◆ Problem details
The records below must be reproduced exactly. Strip out the pictures.

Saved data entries
%%

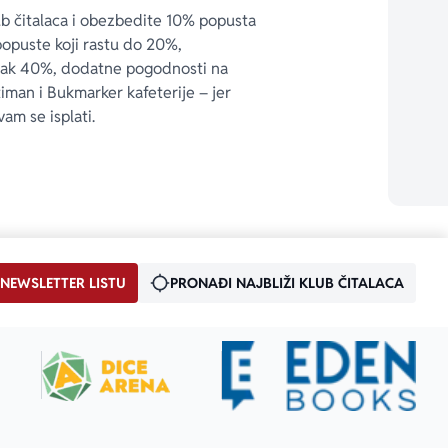
ub čitalaca i obezbedite 10% popusta 
popuste koji rastu do 20%, 
čak 40%, dodatne pogodnosti na 
timan i Bukmarker kafeterije – jer 
vam se isplati.
 NEWSLETTER LISTU
PRONAĐI NAJBLIŽI KLUB ČITALACA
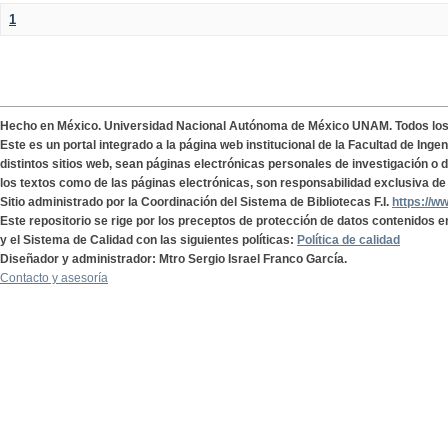
1
Hecho en México. Universidad Nacional Autónoma de México UNAM. Todos lo
Este es un portal integrado a la página web institucional de la Facultad de Ing
distintos sitios web, sean páginas electrónicas personales de investigación o de
los textos como de las páginas electrónicas, son responsabilidad exclusiva de 
Sitio administrado por la Coordinación del Sistema de Bibliotecas F.I.
https://w
Este repositorio se rige por los preceptos de protección de datos contenidos e
y el Sistema de Calidad con las siguientes políticas:
Política de calidad
Diseñador y administrador: Mtro Sergio Israel Franco García.
Contacto y asesoría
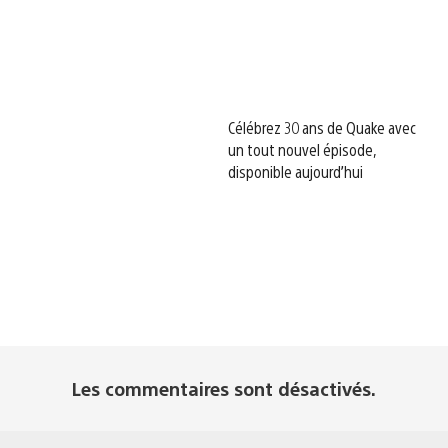
Célébrez 30 ans de Quake avec
un tout nouvel épisode,
disponible aujourd’hui
Les commentaires sont désactivés.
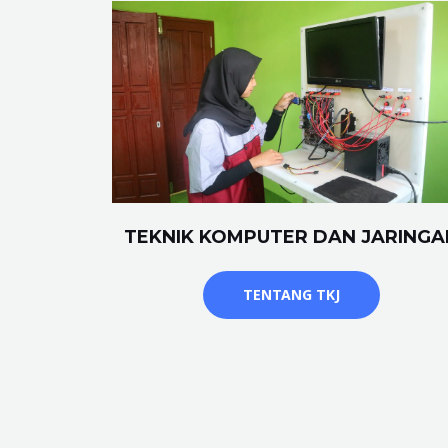
TEKNIK KOMPUTER DAN JARINGA
TENTANG TKJ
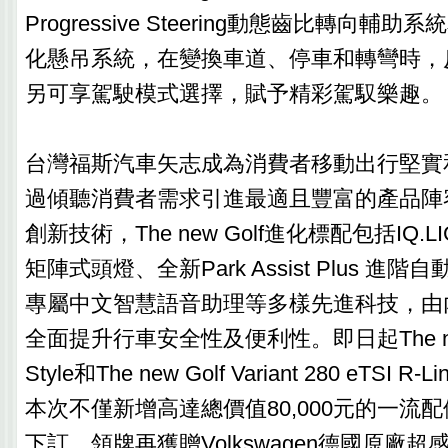
Progressive Steering動態齒比轉向輔助系
化懸吊系統，在變換車道、停車和轉彎時，
另可享駕駛模式選擇，賦予精彩駕馭樂趣。
台灣福斯汽車矢志成為消費者移動出行堅實
過傾聽消費者需求引進最適且豐富的產品陣
創新技術，The new Golf進化標配包括IQ.LIG
矩陣式頭燈、全新Park Assist Plus 進
專屬中文智慧語音助理等多樣先進科技，由
全面提升行車安全性及便利性。即日起The new G
Style和The new Golf Variant 280 eTSI
本次不僅新增高達總價值80,000元的一流
下訂，領牌再獲贈Volkswagen德國原廠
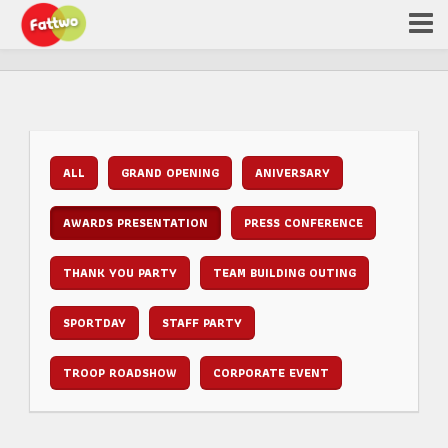
ALL
GRAND OPENING
ANIVERSARY
AWARDS PRESENTATION
PRESS CONFERENCE
THANK YOU PARTY
TEAM BUILDING OUTING
SPORTDAY
STAFF PARTY
TROOP ROADSHOW
CORPORATE EVENT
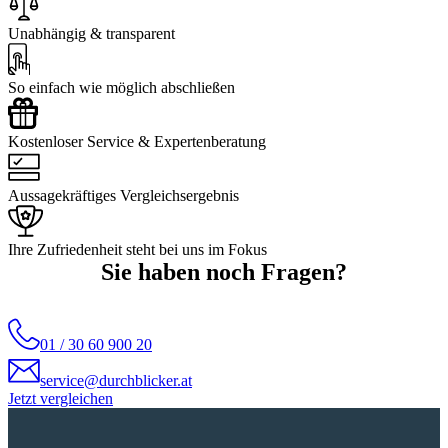
Unabhängig & transparent
So einfach wie möglich abschließen
Kostenloser Service & Expertenberatung
Aussagekräftiges Vergleichsergebnis
Ihre Zufriedenheit steht bei uns im Fokus
Sie haben noch Fragen?
01 / 30 60 900 20
service@durchblicker.at
Jetzt vergleichen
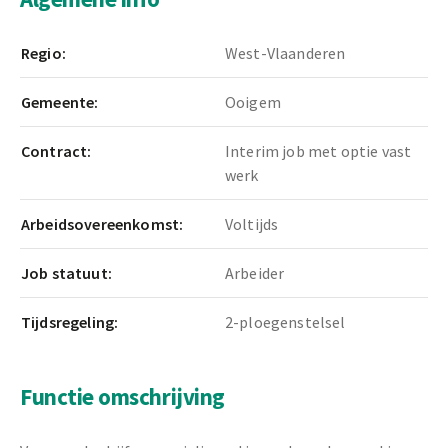
Regio:
West-Vlaanderen
Gemeente:
Ooigem
Contract:
Interim job met optie vast
werk
Arbeidsovereenkomst:
Voltijds
Job statuut:
Arbeider
Tijdsregeling:
2-ploegenstelsel
Functie omschrijving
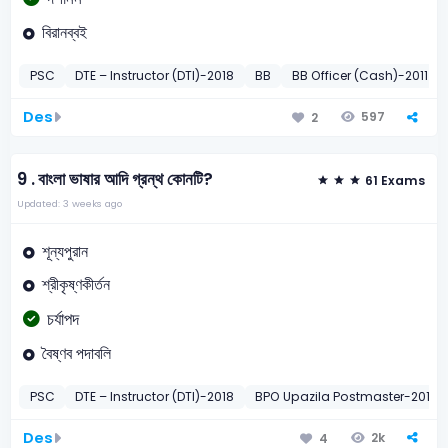
বিরানব্বই
PSC
DTE – Instructor (DTI)-2018
BB
BB Officer (Cash)-2011
Des
597
2
9 .
বাংলা ভাষার আদি গ্রন্থ কোনটি?
61 Exams
Updated: 3 weeks ago
শূন্যপুরান
শ্রীকৃষ্ণকীর্তন
চর্যাপদ
বৈষ্ণব পদাবলি
PSC
DTE – Instructor (DTI)-2018
BPO Upazila Postmaster-2010
Des
2k
4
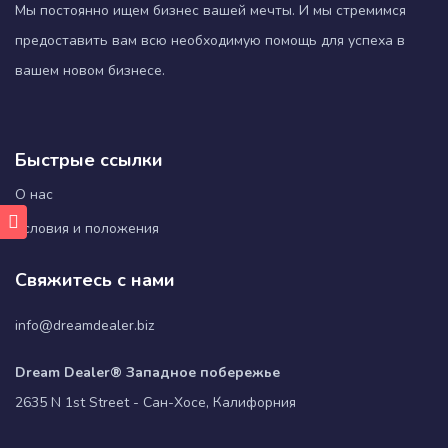
Мы постоянно ищем бизнес вашей мечты. И мы стремимся
предоставить вам всю необходимую помощь для успеха в
вашем новом бизнесе.
Быстрые ссылки
О нас
Условия и положения
Свяжитесь с нами
info@dreamdealer.biz
Dream Dealer® Западное побережье
2635 N 1st Street - Сан-Хосе, Калифорния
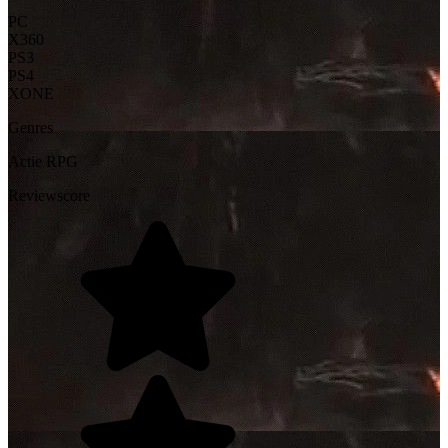
PC
X360
PS3
PS4
XONE
Genres
Actie
RPG
Reviewscore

%%

◆ Written solution
ub čitalaca i obezbedite 10% popusta 
popuste koji rastu do 20%, 
čak 40%, dodatne pogodnosti na 
timan i Bukmarker kafeterije – jer 
vam se isplati.
 NEWSLETTER LISTU
PRONAĐI NAJBLIŽI KLUB ČITALACA
1
Hecho en México. Universidad Nacional Autónoma de México UNAM. Todos lo
Este es un portal integrado a la página web institucional de la Facultad de Ing
distintos sitios web, sean páginas electrónicas personales de investigación o de
los textos como de las páginas electrónicas, son responsabilidad exclusiva de 
Sitio administrado por la Coordinación del Sistema de Bibliotecas F.I.
https://w
Este repositorio se rige por los preceptos de protección de datos contenidos e
y el Sistema de Calidad con las siguientes políticas:
Política de calidad
Diseñador y administrador: Mtro Sergio Israel Franco García.
Contacto y asesoría
Célébrez 30 ans de Quake avec
un tout nouvel épisode,
disponible aujourd’hui
Les commentaires sont désactivés.
TEKNIK KOMPUTER DAN JARINGA
TENTANG TKJ
Progressive Steering動態齒比轉向輔助系
化懸吊系統，在變換車道、停車和轉彎時，
另可享駕駛模式選擇，賦予精彩駕馭樂趣。
台灣福斯汽車矢志成為消費者移動出行堅實
過傾聽消費者需求引進最適且豐富的產品陣
創新技術，The new Golf進化標配包括IQ.LIG
矩陣式頭燈、全新Park Assist Plus 進
專屬中文智慧語音助理等多樣先進科技，由
全面提升行車安全性及便利性。即日起The new G
Style和The new Golf Variant 280 eTSI
本次不僅新增高達總價值80,000元的一流
下訂，領牌再獲贈Volkswagen德國原廠
ALL
GRAND OPENING
ANIVERSARY
AWARDS PRESENTATION
PRESS CONFERENCE
THANK YOU PARTY
TEAM BUILDING OUTING
SPORTDAY
STAFF PARTY
TROOP ROADSHOW
CORPORATE EVENT
Unabhängig & transparent
So einfach wie möglich abschließen
Kostenloser Service & Expertenberatung
Aussagekräftiges Vergleichsergebnis
Ihre Zufriedenheit steht bei uns im Fokus
Sie haben noch Fragen?
01 / 30 60 900 20
service@durchblicker.at
Jetzt vergleichen
Regio:
West-Vlaanderen
Gemeente:
Ooigem
Contract:
Interim job met optie vast
werk
Arbeidsovereenkomst:
Voltijds
Job statuut:
Arbeider
Tijdsregeling:
2-ploegenstelsel
Functie omschrijving
বিরানব্বই
PSC
DTE – Instructor (DTI)-2018
BB
BB Officer (Cash)-2011
Des
597
2
9 .
বাংলা ভাষার আদি গ্রন্থ কোনটি?
61 Exams
Updated: 3 weeks ago
শূন্যপুরান
শ্রীকৃষ্ণকীর্তন
চর্যাপদ
বৈষ্ণব পদাবলি
PSC
DTE – Instructor (DTI)-2018
BPO Upazila Postmaster-2010
Des
2k
4
Мы постоянно ищем бизнес вашей мечты. И мы стремимся
предоставить вам всю необходимую помощь для успеха в
вашем новом бизнесе.
Быстрые ссылки
О нас
Условия и положения
Свяжитесь с нами
info@dreamdealer.biz
Dream Dealer® Западное побережье
2635 N 1st Street - Сан-Хосе, Калифорния
PC
X360
PS3
PS4
XONE
Genres
Actie
RPG
Reviewscore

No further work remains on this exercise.